Laos, whose main national resources include trees and hydro- power, is in danger of losing the latter to massive illegal logging in its northeastern hinterland.

Donors have been pressuring the country to stop the rape of its own forests, which threaten its watersheds and hydro-electric potential, but the lure of fast money in one of the world's poorest countries is a daunting obstacle.

Thailand and the Philippines don't have much forest land left to rape.

A century ago, more than 85 percent of Thailand's approximately 500,000 square kilometer area was covered in thick tropical forests.

That figure was reduced to about 53 percent by 1962 and to only 29.4 percent by 1985, according to Forestry Department statistics.

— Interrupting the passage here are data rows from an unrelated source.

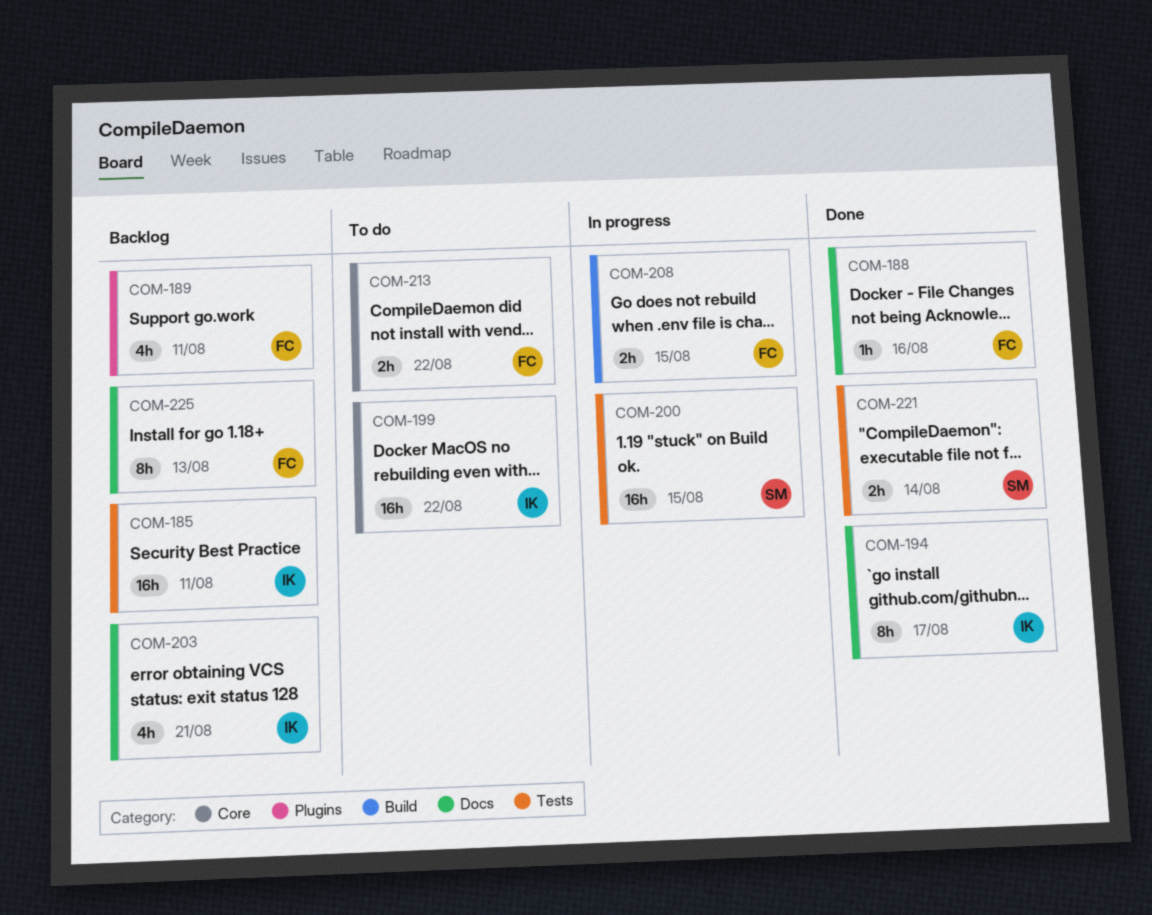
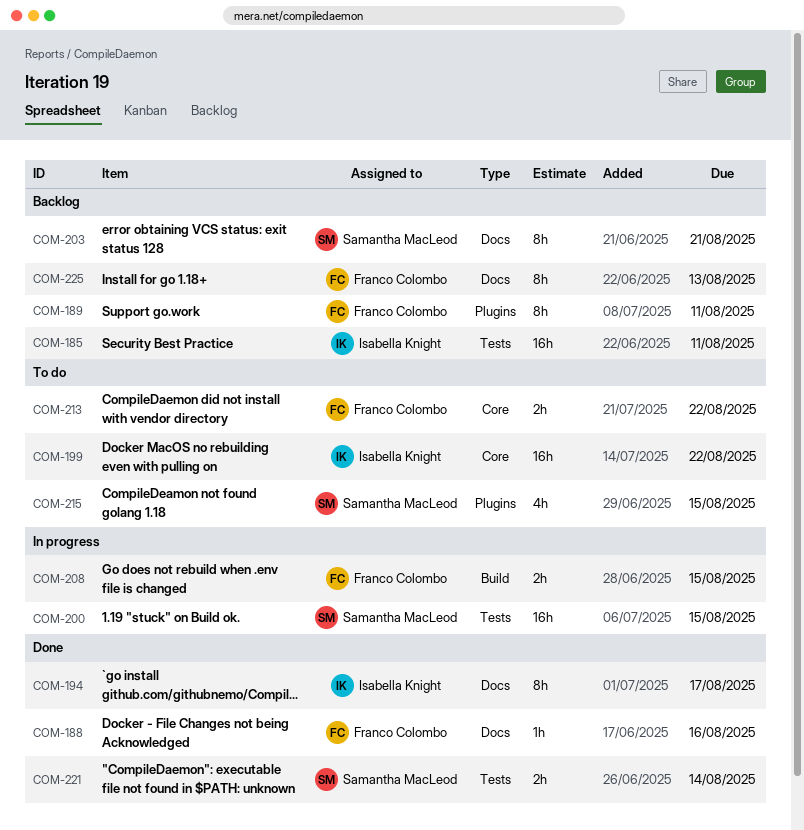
COM-189, estimate: 4h -> 8h
COM-203, owner: Isabella Knight -> Samantha MacLeod
COM-203, estimate: 4h -> 8h
COM-215: none -> present

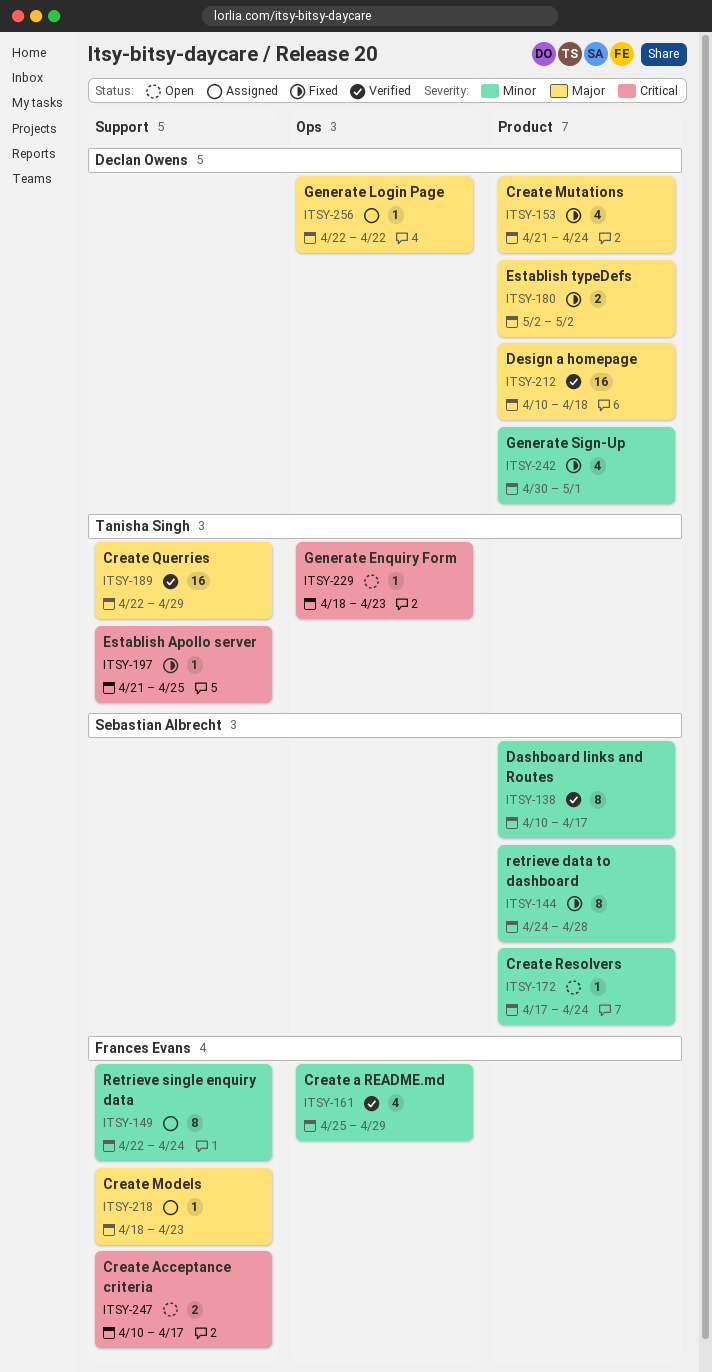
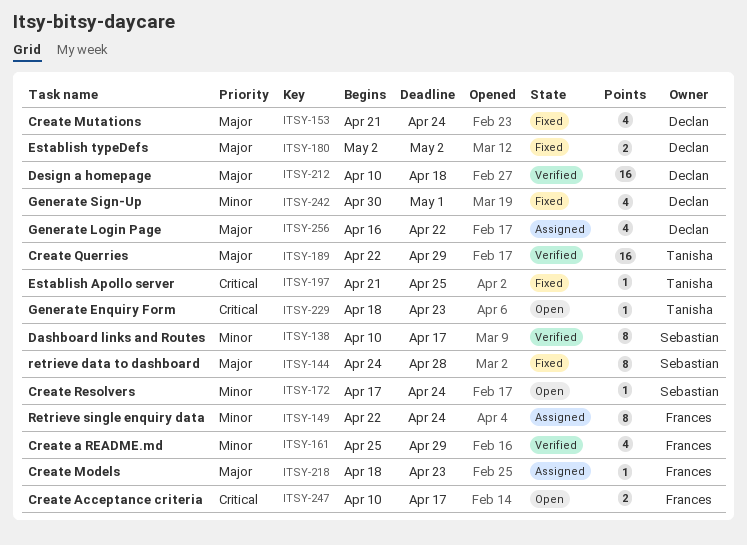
ITSY-144, priority: Minor -> Major
ITSY-256, estimate: 1 -> 4
ITSY-256, start: Apr 22 -> Apr 16

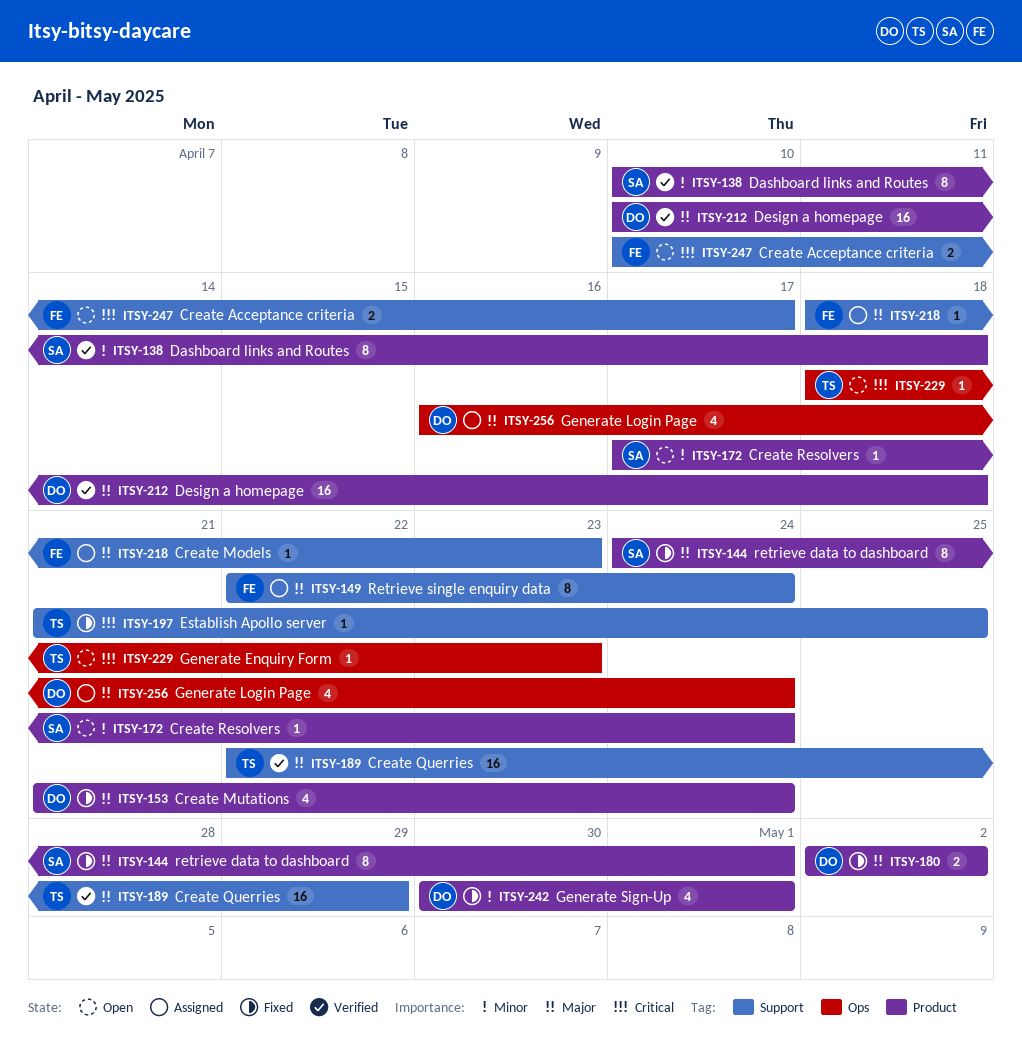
ITSY-138, due: Apr 17 -> Apr 18
ITSY-144, due: Apr 28 -> May 1
ITSY-149, priority: Minor -> Major
ITSY-161: present -> none
ITSY-256, due: Apr 22 -> Apr 24

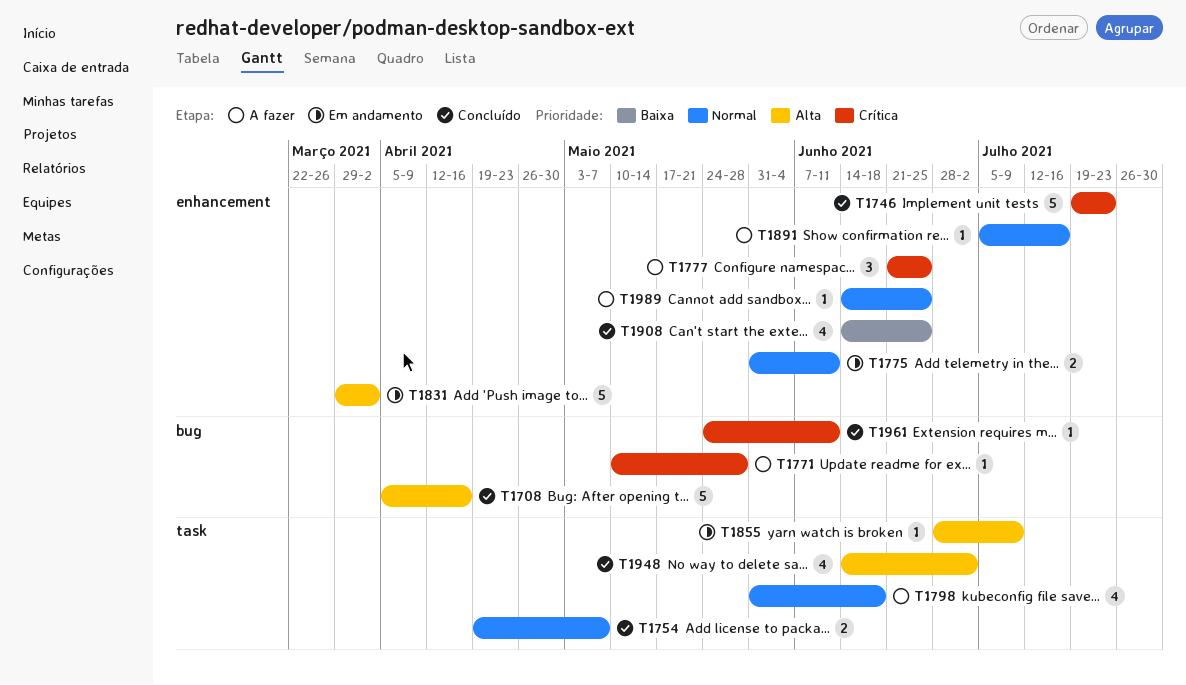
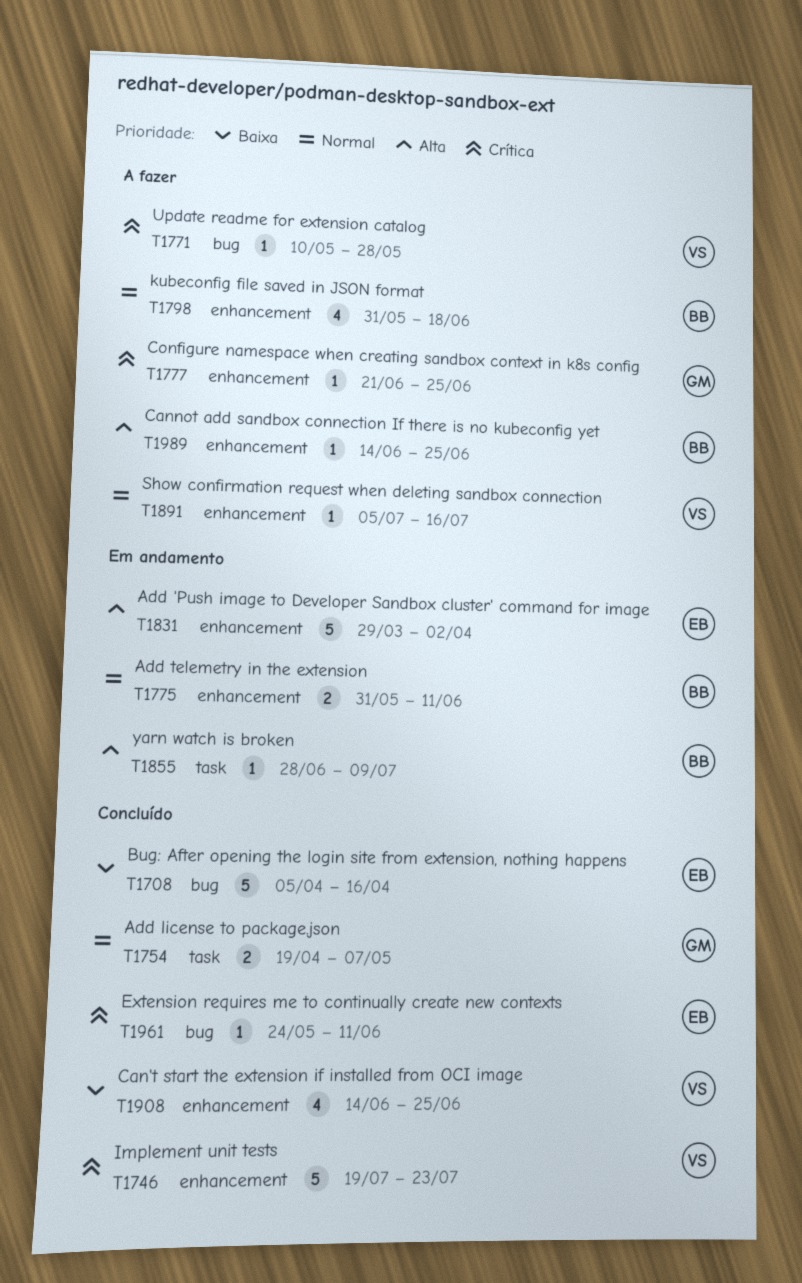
T1708, priority: Alta -> Baixa
T1777, estimate: 3 -> 1
T1798, label: task -> enhancement
T1948: present -> none
T1989, priority: Normal -> Alta

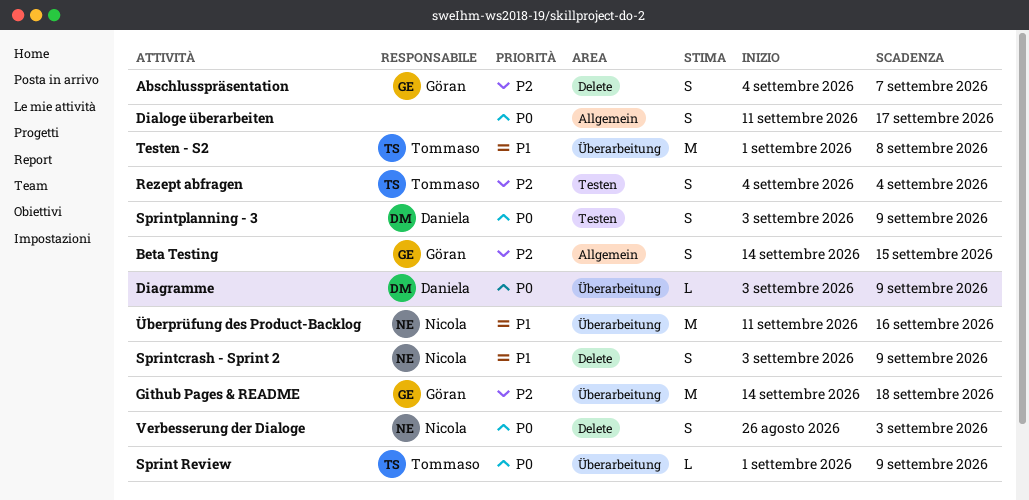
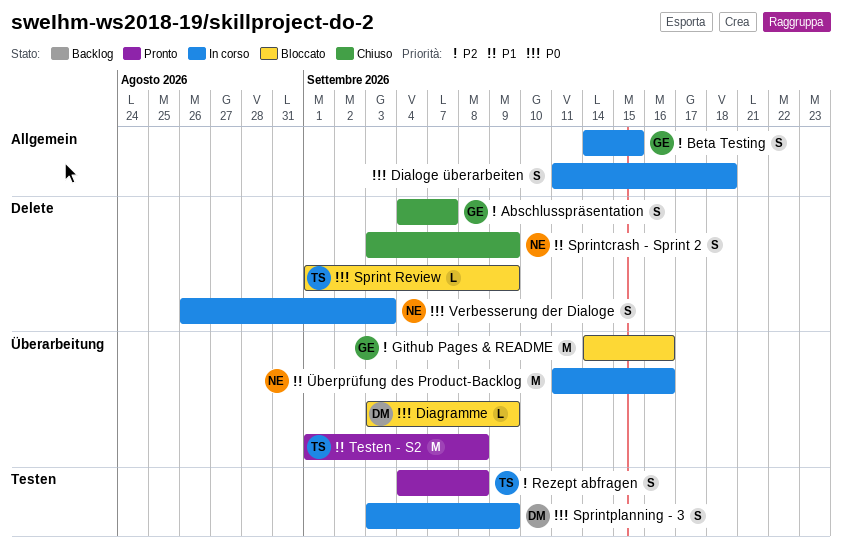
Dialoge überarbeiten, due: Sep 17 -> Sep 18
Github Pages & README, due: Sep 18 -> Sep 16
Rezept abfragen, due: Sep 4 -> Sep 8
Sprint Review, label: Überarbeitung -> Delete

Reacting to the accelerating pace of forest destruction, the government outlawed commercial logging in 1985, but population pressure from Thailand's approximately 75,000 villages has nibbled away at the remaining forests and today only about 25 percent of the country is covered in natural forest, most of it within about 100 national parks.

In the Philippines, according to the latest data from the Department of Environment and Natural Resources (DENR), as of 1996, only 5.493 million hectares of the country's 15 million hectares of "forest areas" have actual forest cover.

Antonio Carandang, a DENR community-based forest management specialist, said deforestation has slowed in the country because the remaining forest lands were in hard-to-reach areas.

"Most of our remaining virgin forest covers are high up in the mountains surrounded by treacherous terrains," he said. "So we can say they have natural protection from unwanted intruders."

Carandang said that now illegal logging activities were mainly done in secondary growth areas or former timberlands which were already abandoned by concessionaires.

"If you just leave these overlogged areas untouched, the forest will regenerate by themselves. Unfortunately, since these areas were already abandoned and there's a road network to these places, illegal loggers taken advantage of them," Carandang said.

He added that the Philippines' galloping population growth put a lot of pressure on the forests, especially the secondary forests.